I'll definitely watch then, thank you. As a sidenote, I think that the TNG I watched has remastered CGI. I remember remarking how good the CGI looked for the 90s, and realized/heard later than they redid all the CGI. The new CGI was definitely not out of place, if not fairly good, but I'm not entirely sure that what I'm saying is true. Just mentioning it in case you wanted to look into it.
I saw the originals when they were first broadcast, and have since seen the remasters. The latter definitely improve on the look of the series, but incrementally, and they also suffer from some of the same problem that led the makers of Generations to underlight scenes on, and finally blow up, the Enterprise-D: while TNG's space effects were on par with movies of their time, its sets and props were decidedly not, having been designed with the understanding that SD TV quality would hide a lot of imperfections that would be visible otherwise. Beside that, the pillarboxing necessary to render 4:3 content on a 16:9 display feels really obtrusive these days, or so at least I've come to find it since 16:9 became the standard.

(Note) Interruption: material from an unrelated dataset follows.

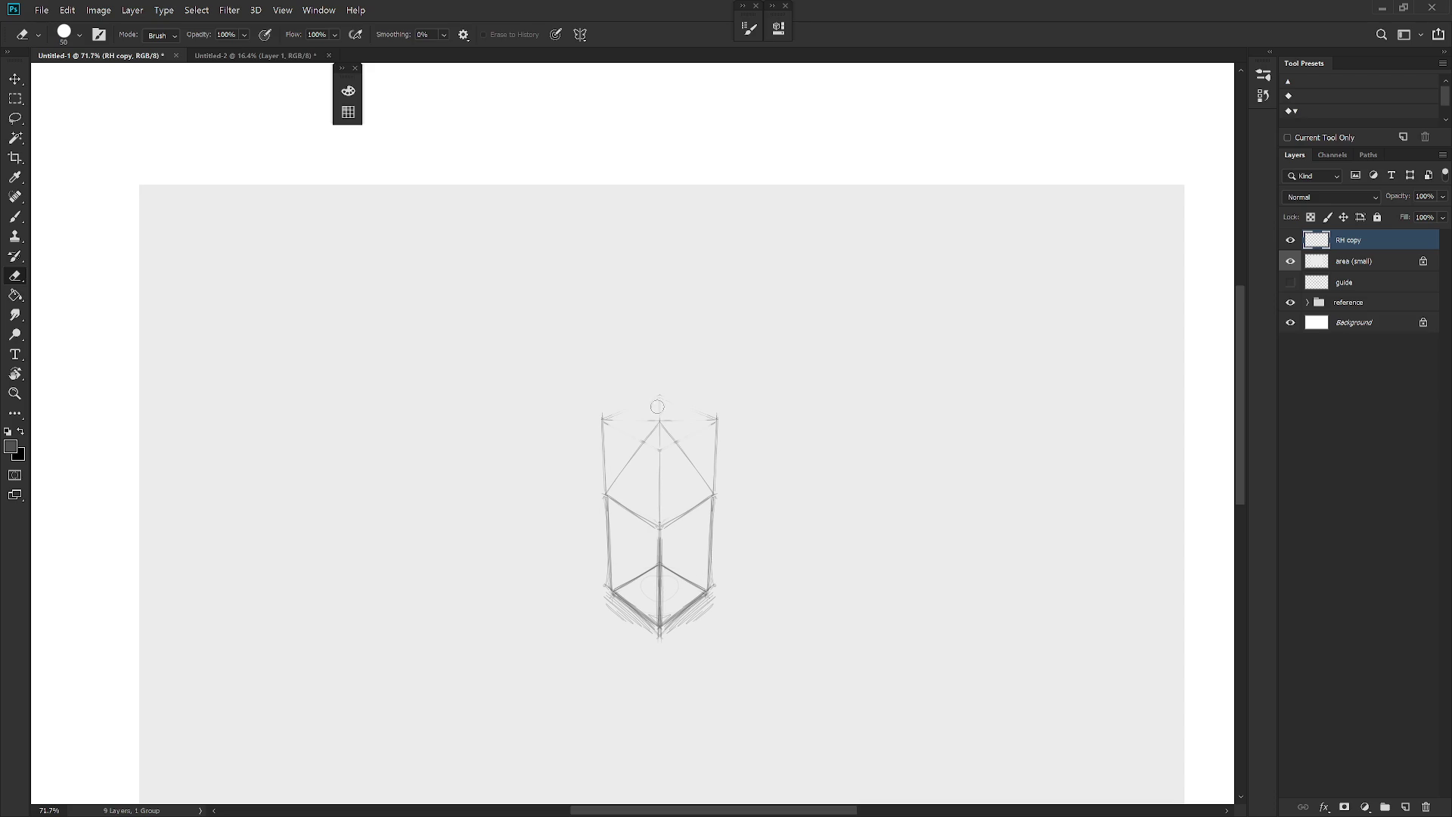
key("b")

The thing about B5 is that few of its space scenes involve much compositing, since they were all CGI from the start and compositing was hard back then. For that reason, I think a space-effects redo would be unusually feasible for that show, albeit still too expensive for anyone to actually do one.
A harder, if smaller, remastering issue would be that they shot practical effects on video and special effects on film, largely due to that being the cheapest option for both. In standard definition you can't really see the difference, but watching the show today you definitely do.

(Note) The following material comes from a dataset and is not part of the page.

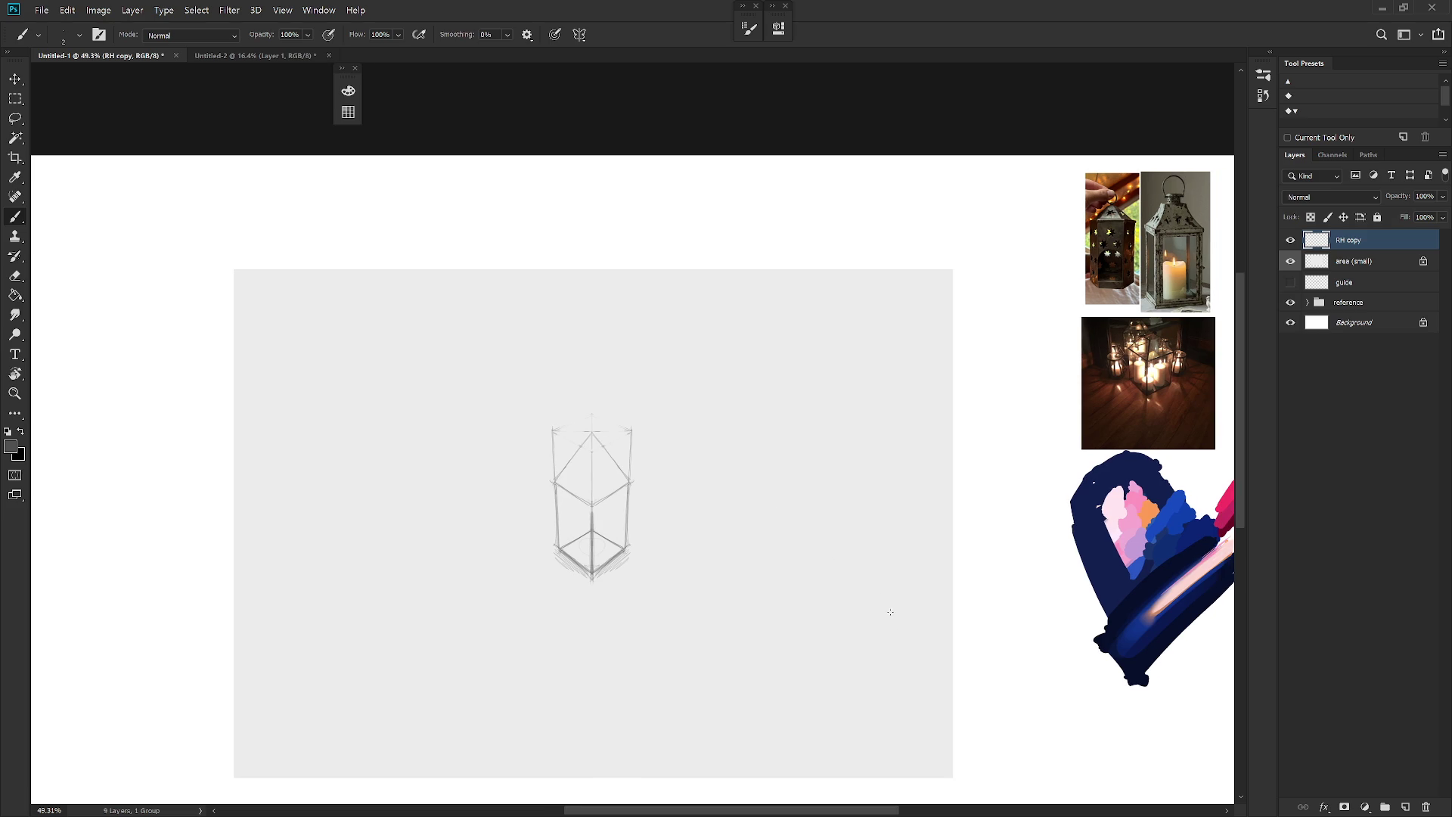
left_click_drag(895, 638, 945, 651)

TMK very little of its effects are strictly new: almost all are digitally re-composited, color-corrected and slightly enhanced high-resolution scans of the original film footage (which used physical models and optical effects), since they were still available. IIRC, planets - as seen from space - are a notable exception (and better for it). It was a major remastering process, with beautiful results. (Although major, remastering cost less (for the whole series) than a single episode of the (IMO) abomination called "Discovery".)
Sadly, such an approach is impossible for the majority parts of the latter series (DS9, VOY) since their effects were mostly CGI, and rendered directly to standard definition video. Further more, many of the 3D models and scenes have been lost, so it would probably require a total effects re-do from scratch (on top of film stock scans), which is "a very costly proposition with questionable (financial) returns".